Prior to joining the faculty at ASU, Harlan held positions in the Rockefeller College of Public Affairs and Policy of the State University of New York at Albany and the Wellesley College Center for Research on Women. She has a Ph.D. in sociology from Cornell University.
Teaching:
Harlan currently offers courses about 1) the impacts of industrial production systems on workers, communities and the natural environment; and 2) class and race inequalities in the U.S. educational system. She has taught research methods and the sociology of work and gender. She has chaired doctoral and master's committees in sociology and served on graduate student committees in sociology, geography and anthropology.
Research Projects:
Neighborhood Ecosystems: Human-Climate Interactions in a Desert Metropolis
The Phoenix Area Social Study
Urban Vulnerability to Climate Change: A System Dynamics Analysis
Select Publications:
Harlan, S. L., Yabiku, S. T., Larsen, L., & Brazel, A. J. (in press). Household water consumption in an arid city: Affluence, affordance, and attitudes. Society and Natural Resources.
Jenerette, G. D., Harlan, S. L., Brazel, A., Jones, N., Larsen, L. & Stefanov, W. L. (2007). Regional relationships between surface temperature, vegetation, and human settlement in a rapidly urbanizing ecosystem. Landscape Ecology, 22, 353-365.

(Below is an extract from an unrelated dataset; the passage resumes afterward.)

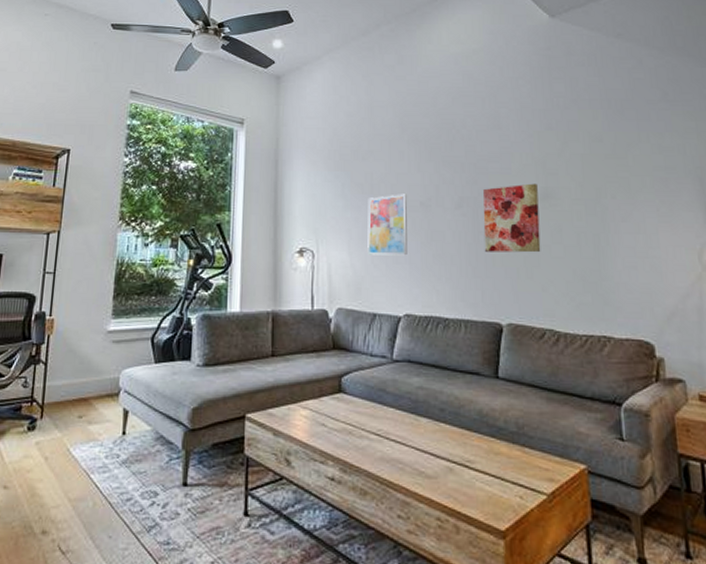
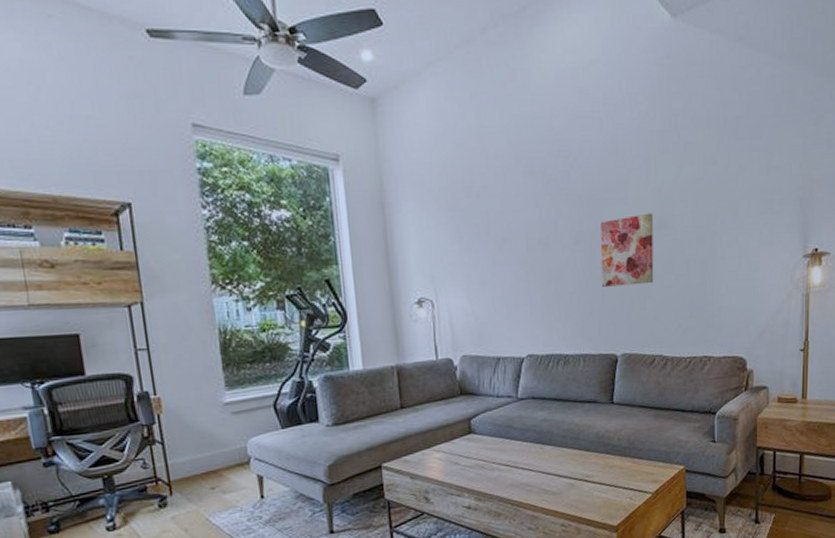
wall art: present [368,194,407,256] -> none [484,232,528,300]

Harlan, S. L., Brazel, A. J., Prashad, L., Stefanov, W. L., & Larsen, L. (2006). Neighborhood microclimates and vulnerability to heat stress. Social Science & Medicine, 63(11), 2847-2863.

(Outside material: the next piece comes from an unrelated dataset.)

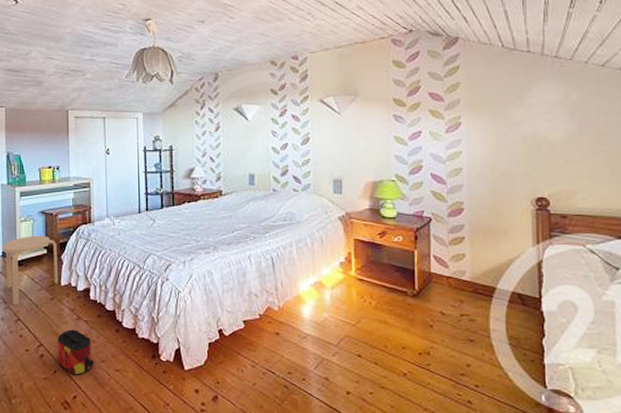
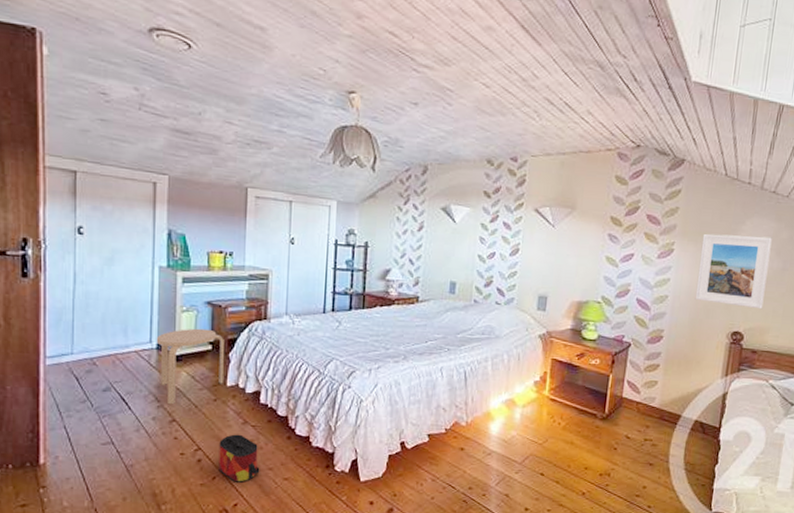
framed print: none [488,100,565,173] -> present [695,233,772,310]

Larsen, L. & Harlan, S. L. (2006). Desert dreamscapes: Residential landscape preference and behavior. Landscape and Urban Planning, 78(1-2), 85-100.
Robert, P. M. & Harlan, S. L. (2006). Mechanisms of disability discrimination in large bureaucratic organizations: Ascriptive inequalities in the workplace. The Sociological Quartlery, 47, 599-630.
Larsen, L., Harlan, S. L., Bolin, B., Hackett, E. J., Hope, D., Kirby, A., Nelson, A., Rex, T. & Wolf, S. (2004). Bonding and bridging: Understanding the relationship between social capital and civic action. Journal of Planning Education and Research, 24, 64-77.
Harlan, S. L. & Robert, P. M. (1998). The social construction of disability in organizations: Why employers resist reasonable accommodation. Work and Occupations, 25(4), 397-435.
Harlan, S. L. & Steinberg, R. J. (Eds.) (1989). Job training for women: The promise and limits of public policies. Philadelphia: Temple University Press.